HUNTINGTON, WV (WOWK) — The Bureau of Justice Assistance gave a $1.75 million grant to Marshall University (MU) in West Virginia to create a forensic training center for digital and genetic evidence.
The Law Enforcement Training Center in Forensic Sciences (FTC) will provide free forensic science education to authorities. Specifically, the center will offer technical training for forensic genetic genealogy (FGG) cyber forensics tools.
The FTC will also function as a center for MU’s Institute for Cyber Security (ICS) and build data for forensic laboratories in Huntington and throughout the state.

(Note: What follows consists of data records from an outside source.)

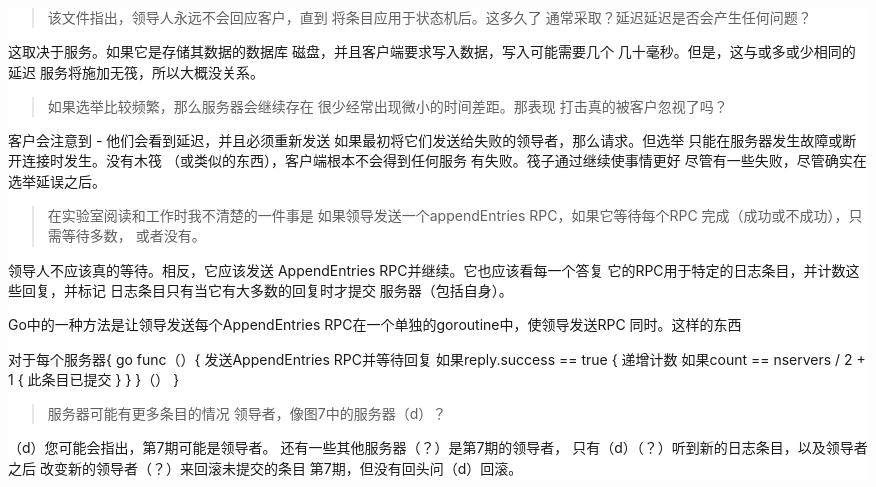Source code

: >该文件指出，领导人永远不会回应客户，直到
>将条目应用于状态机后。这多久了
通常采取？延迟延迟是否会产生任何问题？

这取决于服务。如果它是存储其数据的数据库
磁盘，并且客户端要求写入数据，写入可能需要几个
几十毫秒。但是，这与或多或少相同的延迟
服务将施加无筏，所以大概没关系。

>如果选举比较频繁，那么服务器会继续存在
>很少经常出现微小的时间差距。那表现
打击真的被客户忽视了吗？

客户会注意到 - 他们会看到延迟，并且必须重新发送
如果最初将它们发送给失败的领导者，那么请求。但选举
只能在服务器发生故障或断开连接时发生。没有木筏
（或类似的东西），客户端根本不会得到任何服务
有失败。筏子通过继续使事情更好
尽管有一些失败，尽管确实在选举延误之后。

>在实验室阅读和工作时我不清楚的一件事是
>如果领导发送一个appendEntries RPC，如果它等待每个RPC
完成（成功或不成功），只需等待多数，
>或者没有。

领导人不应该真的等待。相反，它应该发送
AppendEntries RPC并继续。它也应该看每一个答复
它的RPC用于特定的日志条目，并计数这些回复，并标记
日志条目只有当它有大多数的回复时才提交
服务器（包括自身）。

Go中的一种方法是让领导发送每个AppendEntries
RPC在一个单独的goroutine中，使领导发送RPC
同时。这样的东西

  对于每个服务器{
    go func（）{
      发送AppendEntries RPC并等待回复
      如果reply.success == true {
        递增计数
        如果count == nservers / 2 + 1 {
          此条目已提交
        }
      }
    }（）
  }


>服务器可能有更多条目的情况
>领导者，像图7中的服务器（d）？

（d）您可能会指出，第7期可能是领导者。
还有一些其他服务器（？）是第7期的领导者，
只有（d）（？）听到新的日志条目，以及领导者之后
改变新的领导者（？）来回滚未提交的条目
第7期，但没有回头问（d）回滚。
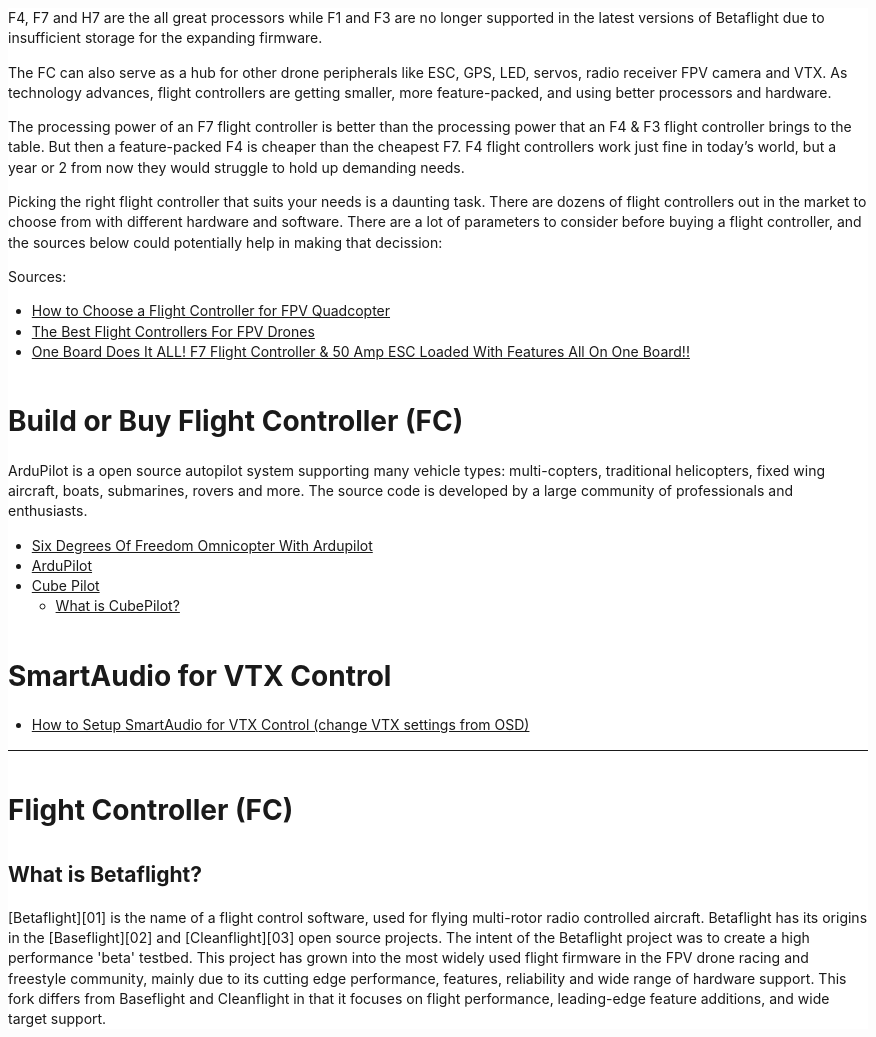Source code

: F4, F7 and H7 are the all great processors while F1 and F3 are no longer supported in the latest versions of Betaflight due to insufficient storage for the expanding firmware.

The FC can also serve as a hub for other drone peripherals like ESC, GPS, LED, servos, radio receiver FPV camera and VTX.
As technology advances, flight controllers are getting smaller, more feature-packed, and using better processors and hardware.

The processing power of an F7 flight controller is better than the processing power that an F4 & F3 flight controller brings to the table.
But then a feature-packed F4 is cheaper than the cheapest F7.
F4 flight controllers work just fine in today’s world,
but a year or 2 from now they would struggle to hold up demanding needs.

Picking the right flight controller that suits your needs is a daunting task.
There are dozens of flight controllers out in the market to choose from with different hardware and software.
There are a lot of parameters to consider before buying a flight controller,
and the sources below could potentially help in making that decission:

Sources:
* [How to Choose a Flight Controller for FPV Quadcopter](https://dronenodes.com/drone-flight-controller-fpv/)
* [The Best Flight Controllers For FPV Drones](https://oscarliang.com/top-5-best-fc-mini-quad/)
* [One Board Does It ALL! F7 Flight Controller & 50 Amp ESC Loaded With Features All On One Board!!](https://www.youtube.com/watch?v=WiCGVKussyQ)

# Build or Buy Flight Controller (FC)
ArduPilot is a open source autopilot system supporting many vehicle types:
multi-copters, traditional helicopters, fixed wing aircraft, boats, submarines, rovers and more.
The source code is developed by a large community of professionals and enthusiasts.

* [Six Degrees Of Freedom Omnicopter With Ardupilot](https://hackaday.com/2021/01/09/six-degrees-of-freedom-omnicopter-with-ardupilot/)
* [ArduPilot](https://ardupilot.org/)
* [Cube Pilot](https://cubepilot.org/)
    * [What is CubePilot?](https://docs.cubepilot.org/user-guides/#what-is-cubepilot)

# SmartAudio for VTX Control
* [How to Setup SmartAudio for VTX Control (change VTX settings from OSD)](https://oscarliang.com/vtx-control/)



-------



# Flight Controller (FC)

## What is Betaflight?
[Betaflight][01] is the name of a flight control software, used for flying multi-rotor radio controlled aircraft.
Betaflight has its origins in the [Baseflight][02] and [Cleanflight][03] open source projects.
The intent of the Betaflight project was to create a high performance 'beta' testbed.
This project has grown into the most widely used flight firmware in the FPV drone racing and freestyle community,
mainly due to its cutting edge performance, features, reliability and wide range of hardware support.
This fork differs from Baseflight and Cleanflight in that it focuses on flight performance, leading-edge feature additions, and wide target support.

Marshall says the FTC’s modern training will be an important asset as more crimes are solved through computer evidence and DNA technology. Recently in national news, both digital and genetic evidence identified Bryan Kohberger as the suspect in the murder of four University of Idaho students.

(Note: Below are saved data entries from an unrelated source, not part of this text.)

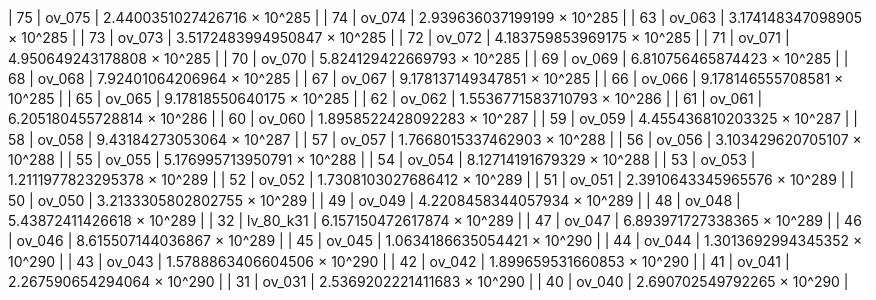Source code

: | 75 | ov_075 | 2.4400351027426716 × 10^285 |
| 74 | ov_074 | 2.939636037199199 × 10^285 |
| 63 | ov_063 | 3.174148347098905 × 10^285 |
| 73 | ov_073 | 3.5172483994950847 × 10^285 |
| 72 | ov_072 | 4.183759853969175 × 10^285 |
| 71 | ov_071 | 4.950649243178808 × 10^285 |
| 70 | ov_070 | 5.824129422669793 × 10^285 |
| 69 | ov_069 | 6.810756465874423 × 10^285 |
| 68 | ov_068 | 7.92401064206964 × 10^285 |
| 67 | ov_067 | 9.178137149347851 × 10^285 |
| 66 | ov_066 | 9.178146555708581 × 10^285 |
| 65 | ov_065 | 9.17818550640175 × 10^285 |
| 62 | ov_062 | 1.5536771583710793 × 10^286 |
| 61 | ov_061 | 6.205180455728814 × 10^286 |
| 60 | ov_060 | 1.8958522428092283 × 10^287 |
| 59 | ov_059 | 4.455436810203325 × 10^287 |
| 58 | ov_058 | 9.43184273053064 × 10^287 |
| 57 | ov_057 | 1.7668015337462903 × 10^288 |
| 56 | ov_056 | 3.103429620705107 × 10^288 |
| 55 | ov_055 | 5.176995713950791 × 10^288 |
| 54 | ov_054 | 8.12714191679329 × 10^288 |
| 53 | ov_053 | 1.2111977823295378 × 10^289 |
| 52 | ov_052 | 1.7308103027686412 × 10^289 |
| 51 | ov_051 | 2.3910643345965576 × 10^289 |
| 50 | ov_050 | 3.2133305802802755 × 10^289 |
| 49 | ov_049 | 4.2208458344057934 × 10^289 |
| 48 | ov_048 | 5.43872411426618 × 10^289 |
| 32 | lv_80_k31 | 6.157150472617874 × 10^289 |
| 47 | ov_047 | 6.893971727338365 × 10^289 |
| 46 | ov_046 | 8.615507144036867 × 10^289 |
| 45 | ov_045 | 1.0634186635054421 × 10^290 |
| 44 | ov_044 | 1.3013692994345352 × 10^290 |
| 43 | ov_043 | 1.5788863406604506 × 10^290 |
| 42 | ov_042 | 1.899659531660853 × 10^290 |
| 41 | ov_041 | 2.267590654294064 × 10^290 |
| 31 | ov_031 | 2.5369202221411683 × 10^290 |
| 40 | ov_040 | 2.690702549792265 × 10^290 |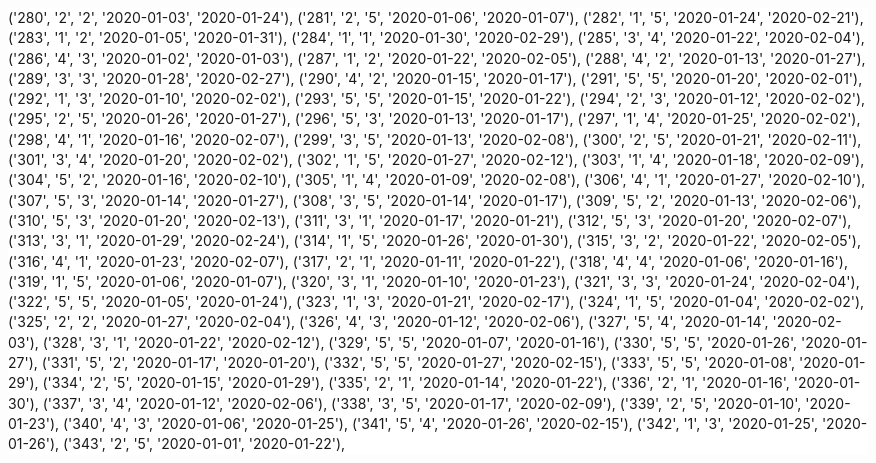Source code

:   ('280', '2', '2', '2020-01-03', '2020-01-24'),
  ('281', '2', '5', '2020-01-06', '2020-01-07'),
  ('282', '1', '5', '2020-01-24', '2020-02-21'),
  ('283', '1', '2', '2020-01-05', '2020-01-31'),
  ('284', '1', '1', '2020-01-30', '2020-02-29'),
  ('285', '3', '4', '2020-01-22', '2020-02-04'),
  ('286', '4', '3', '2020-01-02', '2020-01-03'),
  ('287', '1', '2', '2020-01-22', '2020-02-05'),
  ('288', '4', '2', '2020-01-13', '2020-01-27'),
  ('289', '3', '3', '2020-01-28', '2020-02-27'),
  ('290', '4', '2', '2020-01-15', '2020-01-17'),
  ('291', '5', '5', '2020-01-20', '2020-02-01'),
  ('292', '1', '3', '2020-01-10', '2020-02-02'),
  ('293', '5', '5', '2020-01-15', '2020-01-22'),
  ('294', '2', '3', '2020-01-12', '2020-02-02'),
  ('295', '2', '5', '2020-01-26', '2020-01-27'),
  ('296', '5', '3', '2020-01-13', '2020-01-17'),
  ('297', '1', '4', '2020-01-25', '2020-02-02'),
  ('298', '4', '1', '2020-01-16', '2020-02-07'),
  ('299', '3', '5', '2020-01-13', '2020-02-08'),
  ('300', '2', '5', '2020-01-21', '2020-02-11'),
  ('301', '3', '4', '2020-01-20', '2020-02-02'),
  ('302', '1', '5', '2020-01-27', '2020-02-12'),
  ('303', '1', '4', '2020-01-18', '2020-02-09'),
  ('304', '5', '2', '2020-01-16', '2020-02-10'),
  ('305', '1', '4', '2020-01-09', '2020-02-08'),
  ('306', '4', '1', '2020-01-27', '2020-02-10'),
  ('307', '5', '3', '2020-01-14', '2020-01-27'),
  ('308', '3', '5', '2020-01-14', '2020-01-17'),
  ('309', '5', '2', '2020-01-13', '2020-02-06'),
  ('310', '5', '3', '2020-01-20', '2020-02-13'),
  ('311', '3', '1', '2020-01-17', '2020-01-21'),
  ('312', '5', '3', '2020-01-20', '2020-02-07'),
  ('313', '3', '1', '2020-01-29', '2020-02-24'),
  ('314', '1', '5', '2020-01-26', '2020-01-30'),
  ('315', '3', '2', '2020-01-22', '2020-02-05'),
  ('316', '4', '1', '2020-01-23', '2020-02-07'),
  ('317', '2', '1', '2020-01-11', '2020-01-22'),
  ('318', '4', '4', '2020-01-06', '2020-01-16'),
  ('319', '1', '5', '2020-01-06', '2020-01-07'),
  ('320', '3', '1', '2020-01-10', '2020-01-23'),
  ('321', '3', '3', '2020-01-24', '2020-02-04'),
  ('322', '5', '5', '2020-01-05', '2020-01-24'),
  ('323', '1', '3', '2020-01-21', '2020-02-17'),
  ('324', '1', '5', '2020-01-04', '2020-02-02'),
  ('325', '2', '2', '2020-01-27', '2020-02-04'),
  ('326', '4', '3', '2020-01-12', '2020-02-06'),
  ('327', '5', '4', '2020-01-14', '2020-02-03'),
  ('328', '3', '1', '2020-01-22', '2020-02-12'),
  ('329', '5', '5', '2020-01-07', '2020-01-16'),
  ('330', '5', '5', '2020-01-26', '2020-01-27'),
  ('331', '5', '2', '2020-01-17', '2020-01-20'),
  ('332', '5', '5', '2020-01-27', '2020-02-15'),
  ('333', '5', '5', '2020-01-08', '2020-01-29'),
  ('334', '2', '5', '2020-01-15', '2020-01-29'),
  ('335', '2', '1', '2020-01-14', '2020-01-22'),
  ('336', '2', '1', '2020-01-16', '2020-01-30'),
  ('337', '3', '4', '2020-01-12', '2020-02-06'),
  ('338', '3', '5', '2020-01-17', '2020-02-09'),
  ('339', '2', '5', '2020-01-10', '2020-01-23'),
  ('340', '4', '3', '2020-01-06', '2020-01-25'),
  ('341', '5', '4', '2020-01-26', '2020-02-15'),
  ('342', '1', '3', '2020-01-25', '2020-01-26'),
  ('343', '2', '5', '2020-01-01', '2020-01-22'),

“As a former law enforcement officer, I can attest to the investigative power that digital evidence can bring to a case. It can often be the determining factor in proving someone’s guilt or innocence. As such, it’s imperative that our state and local officers be well versed in the identification, preservation, collection, and analysis of digital evidence.”John Sammons, Associate Director for the ICS
The Bureau of Justice Assistance’s grant extends through March 2024.
The project includes partnerships with the West Virginia State Police Forensics Laboratory, Mountwest Community and Technical College (MCTC), and the West Virginia Intelligence Fusion Center.